▶ _What is being asked_: The answer should be an exact copy of the data.

▶ _Data below_:
---*---

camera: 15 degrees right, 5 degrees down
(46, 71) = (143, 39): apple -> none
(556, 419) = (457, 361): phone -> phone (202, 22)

---*---

▶ _Response_:
camera: 15 degrees right, 5 degrees down
(46, 71) = (143, 39): apple -> none
(556, 419) = (457, 361): phone -> phone (202, 22)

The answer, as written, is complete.